The lockdown was primarily to stop NHS being overwhelmed (see also statements from say Germany about their lockdown and the need to prevent their healthcare being overwhelmed) and to have planned lockdown is better than chaotic collapse without mitigations in place. The alternative to propping up society, rather than letting it collapse in awful weeks of such high levels of sick absences that supply of goods and services collapses, is not just inhumane (to the whole population) it's also the more expensive option

Agreed
DynamoKev · 04/03/2021 11:10

@DdraigGoch So now that you have established that the post tax/housing incomes of pensioners and working families are near identical, compare their outgoings. Which category has got kids to feed? Which category has to keep buying clothing as kids grow?

What it does prove in any case is that pensioner incomes can be tied to inflation and average incomes and no longer need the 2.5% third lock.

The answer to this is not to impoverish pensioners at the expense of working age people though. It's to address the scandal of wage stagnation perpetuated by a race to bottom Tory mentality. Pitting ages against each other is great for the Tory government - they cans shaft us all and we blame each other, not them.

viques · 04/03/2021 11:10

lakielady

Very true. And while we are at it let’s add in the many millions that will be saved on free prescriptions, bus passes and fuel allowances.

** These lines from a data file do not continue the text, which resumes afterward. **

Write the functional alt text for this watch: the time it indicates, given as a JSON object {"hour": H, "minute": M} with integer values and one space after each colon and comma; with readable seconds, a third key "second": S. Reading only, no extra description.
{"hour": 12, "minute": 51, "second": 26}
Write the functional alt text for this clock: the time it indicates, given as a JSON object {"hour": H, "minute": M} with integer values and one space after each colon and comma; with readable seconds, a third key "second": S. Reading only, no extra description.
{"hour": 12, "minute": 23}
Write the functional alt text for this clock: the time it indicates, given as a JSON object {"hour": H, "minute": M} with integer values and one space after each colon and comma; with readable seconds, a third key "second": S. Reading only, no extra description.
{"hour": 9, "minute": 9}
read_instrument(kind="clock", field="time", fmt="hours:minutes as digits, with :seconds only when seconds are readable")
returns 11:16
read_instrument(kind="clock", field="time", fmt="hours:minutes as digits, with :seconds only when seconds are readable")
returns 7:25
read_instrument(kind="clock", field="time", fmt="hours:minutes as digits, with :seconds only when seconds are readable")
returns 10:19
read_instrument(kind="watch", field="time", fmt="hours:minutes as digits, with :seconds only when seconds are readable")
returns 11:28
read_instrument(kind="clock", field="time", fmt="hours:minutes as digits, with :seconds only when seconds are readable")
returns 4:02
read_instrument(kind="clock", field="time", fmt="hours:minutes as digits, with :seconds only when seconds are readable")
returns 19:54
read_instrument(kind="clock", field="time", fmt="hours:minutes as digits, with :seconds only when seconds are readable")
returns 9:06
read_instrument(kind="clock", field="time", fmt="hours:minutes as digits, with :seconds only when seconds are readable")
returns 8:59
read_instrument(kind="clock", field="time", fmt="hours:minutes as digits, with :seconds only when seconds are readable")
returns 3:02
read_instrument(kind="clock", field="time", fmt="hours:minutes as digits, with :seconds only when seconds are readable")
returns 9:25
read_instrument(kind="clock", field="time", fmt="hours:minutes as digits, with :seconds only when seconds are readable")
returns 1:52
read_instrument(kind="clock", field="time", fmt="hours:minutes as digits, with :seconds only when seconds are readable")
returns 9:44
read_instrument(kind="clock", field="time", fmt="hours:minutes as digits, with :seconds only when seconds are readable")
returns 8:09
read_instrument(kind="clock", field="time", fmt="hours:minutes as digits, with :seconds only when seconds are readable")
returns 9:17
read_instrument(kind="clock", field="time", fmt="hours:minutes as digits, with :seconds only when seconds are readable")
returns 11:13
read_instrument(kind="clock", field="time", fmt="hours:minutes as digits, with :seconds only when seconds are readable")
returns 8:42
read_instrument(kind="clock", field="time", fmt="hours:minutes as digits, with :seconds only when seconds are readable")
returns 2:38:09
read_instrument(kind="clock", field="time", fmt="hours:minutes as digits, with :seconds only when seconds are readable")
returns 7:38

You would almost think Covid was a blessing in disguise for a Chancellor looking to make savings on public expenditure.

Chimoia · 04/03/2021 11:26

If you start to take away the rights and income protection of the retired now, all that will happen is that the generation who have struggled to become home owners, have had to tolerate zero hours contracts, who have accumulated student loans... Will now also have to face poverty in retirement because you did not keep the protections for the group that rely only on the value of their state and personal pensions because they can no longer work or earn. Yabu.

Brefugee · 04/03/2021 11:27

30% increase to pensions sounds like a lot - what is it in real terms? a couple of quid?

Yes, public sector pay should rise, yes pensions are too small, yes families on low wages are struggling.

And yet the anger is against... pensioners? The problem in the UK is that you have fallen for it and keep voting the wrong party in. They don't care about low waged, they LOVE having low wages and a vast pool of desperate unemployed who will suck up minimum wage non-unionised jobs. (so many threads here with work problems and nobody mentions unions until they want help)

But apparently nobody in the UK wants to pay tax and then vote in a government that spends it efficiently to increase the wealth of the nation as a whole. So what are you going to do about it? Moan. And continue to vote Tory is my guess.

Brefugee · 04/03/2021 11:29

Neither of my grandmothers worked beyond their early 20s. Both my grandfathers retired before 60. A luxury that is not available to today's working populations.

well. There are plenty of threads here about SAHP (usually the women) and how they don't want to work. Why complain about women who lived in a very different world (lots of whom had to give up work when they married, let alone had children)?